### Task directions
Repeat verbatim the part of the items below that opens with the line containing "Document page, 1500x844 pixels." and closes with the line containing "subtitle We have", including both of those lines.

## BEGIN The input

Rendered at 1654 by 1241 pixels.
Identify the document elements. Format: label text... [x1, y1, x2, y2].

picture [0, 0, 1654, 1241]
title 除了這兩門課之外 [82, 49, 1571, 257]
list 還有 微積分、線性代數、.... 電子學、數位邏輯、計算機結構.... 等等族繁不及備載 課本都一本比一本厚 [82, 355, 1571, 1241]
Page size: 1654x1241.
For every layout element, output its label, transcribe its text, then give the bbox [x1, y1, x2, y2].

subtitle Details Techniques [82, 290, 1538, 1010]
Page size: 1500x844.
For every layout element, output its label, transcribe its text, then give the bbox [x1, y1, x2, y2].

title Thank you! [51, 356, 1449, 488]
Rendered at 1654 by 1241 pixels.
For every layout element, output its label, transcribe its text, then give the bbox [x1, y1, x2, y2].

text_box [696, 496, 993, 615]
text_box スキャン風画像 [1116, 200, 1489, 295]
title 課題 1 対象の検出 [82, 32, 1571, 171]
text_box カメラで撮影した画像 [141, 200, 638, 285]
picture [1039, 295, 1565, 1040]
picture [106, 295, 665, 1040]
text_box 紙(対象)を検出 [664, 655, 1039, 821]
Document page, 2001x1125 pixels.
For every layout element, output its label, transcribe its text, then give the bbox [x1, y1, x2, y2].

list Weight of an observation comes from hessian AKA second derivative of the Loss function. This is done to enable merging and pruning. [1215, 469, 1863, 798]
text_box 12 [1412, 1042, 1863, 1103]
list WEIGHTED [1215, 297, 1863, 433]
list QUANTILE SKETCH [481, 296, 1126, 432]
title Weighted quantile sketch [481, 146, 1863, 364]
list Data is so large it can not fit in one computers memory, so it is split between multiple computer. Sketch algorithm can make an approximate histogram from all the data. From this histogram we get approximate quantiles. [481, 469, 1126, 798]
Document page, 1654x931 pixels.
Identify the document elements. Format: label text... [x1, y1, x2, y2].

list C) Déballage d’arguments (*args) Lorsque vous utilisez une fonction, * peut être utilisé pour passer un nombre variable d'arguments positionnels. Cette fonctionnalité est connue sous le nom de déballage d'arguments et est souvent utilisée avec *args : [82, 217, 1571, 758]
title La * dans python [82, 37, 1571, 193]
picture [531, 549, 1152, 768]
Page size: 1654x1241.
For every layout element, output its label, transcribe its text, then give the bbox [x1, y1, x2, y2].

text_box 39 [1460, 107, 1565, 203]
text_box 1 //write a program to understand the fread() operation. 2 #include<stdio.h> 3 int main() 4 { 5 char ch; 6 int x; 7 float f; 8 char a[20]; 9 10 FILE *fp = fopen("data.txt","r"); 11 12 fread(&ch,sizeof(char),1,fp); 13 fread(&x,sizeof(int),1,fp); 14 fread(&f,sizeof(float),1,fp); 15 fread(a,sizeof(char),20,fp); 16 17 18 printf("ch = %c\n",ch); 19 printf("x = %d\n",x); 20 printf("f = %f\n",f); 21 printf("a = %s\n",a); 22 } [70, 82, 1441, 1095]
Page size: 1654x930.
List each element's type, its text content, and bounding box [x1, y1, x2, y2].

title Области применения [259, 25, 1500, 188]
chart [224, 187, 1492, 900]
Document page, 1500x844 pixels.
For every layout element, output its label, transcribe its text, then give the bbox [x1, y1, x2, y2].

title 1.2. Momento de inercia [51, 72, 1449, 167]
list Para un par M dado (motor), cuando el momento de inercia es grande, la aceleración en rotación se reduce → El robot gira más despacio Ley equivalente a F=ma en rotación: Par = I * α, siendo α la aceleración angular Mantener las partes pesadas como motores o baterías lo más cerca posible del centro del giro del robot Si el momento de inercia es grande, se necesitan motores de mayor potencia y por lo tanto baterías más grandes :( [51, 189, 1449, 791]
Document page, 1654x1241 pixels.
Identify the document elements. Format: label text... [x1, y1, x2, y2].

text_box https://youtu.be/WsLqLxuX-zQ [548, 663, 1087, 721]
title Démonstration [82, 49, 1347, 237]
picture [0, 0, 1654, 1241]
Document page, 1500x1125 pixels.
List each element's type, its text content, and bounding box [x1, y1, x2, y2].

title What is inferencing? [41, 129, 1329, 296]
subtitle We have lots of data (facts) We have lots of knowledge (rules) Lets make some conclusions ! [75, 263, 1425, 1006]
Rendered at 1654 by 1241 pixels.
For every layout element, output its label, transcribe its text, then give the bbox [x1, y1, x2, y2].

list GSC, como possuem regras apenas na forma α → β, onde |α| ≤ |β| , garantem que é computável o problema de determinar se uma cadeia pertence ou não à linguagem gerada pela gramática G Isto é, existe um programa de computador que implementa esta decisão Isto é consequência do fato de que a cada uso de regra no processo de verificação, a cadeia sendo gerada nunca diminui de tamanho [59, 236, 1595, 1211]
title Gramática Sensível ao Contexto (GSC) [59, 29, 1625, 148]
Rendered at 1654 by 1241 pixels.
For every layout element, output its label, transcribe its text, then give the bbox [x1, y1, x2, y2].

## END The input

### Solution to this problem
Document page, 1500x844 pixels.
For every layout element, output its label, transcribe its text, then give the bbox [x1, y1, x2, y2].

title 1.2. Momento de inercia [51, 72, 1449, 167]
list Para un par M dado (motor), cuando el momento de inercia es grande, la aceleración en rotación se reduce → El robot gira más despacio Ley equivalente a F=ma en rotación: Par = I * α, siendo α la aceleración angular Mantener las partes pesadas como motores o baterías lo más cerca posible del centro del giro del robot Si el momento de inercia es grande, se necesitan motores de mayor potencia y por lo tanto baterías más grandes :( [51, 189, 1449, 791]
Document page, 1654x1241 pixels.
Identify the document elements. Format: label text... [x1, y1, x2, y2].

text_box https://youtu.be/WsLqLxuX-zQ [548, 663, 1087, 721]
title Démonstration [82, 49, 1347, 237]
picture [0, 0, 1654, 1241]
Document page, 1500x1125 pixels.
List each element's type, its text content, and bounding box [x1, y1, x2, y2].

title What is inferencing? [41, 129, 1329, 296]
subtitle We have lots of data (facts) We have lots of knowledge (rules) Lets make some conclusions ! [75, 263, 1425, 1006]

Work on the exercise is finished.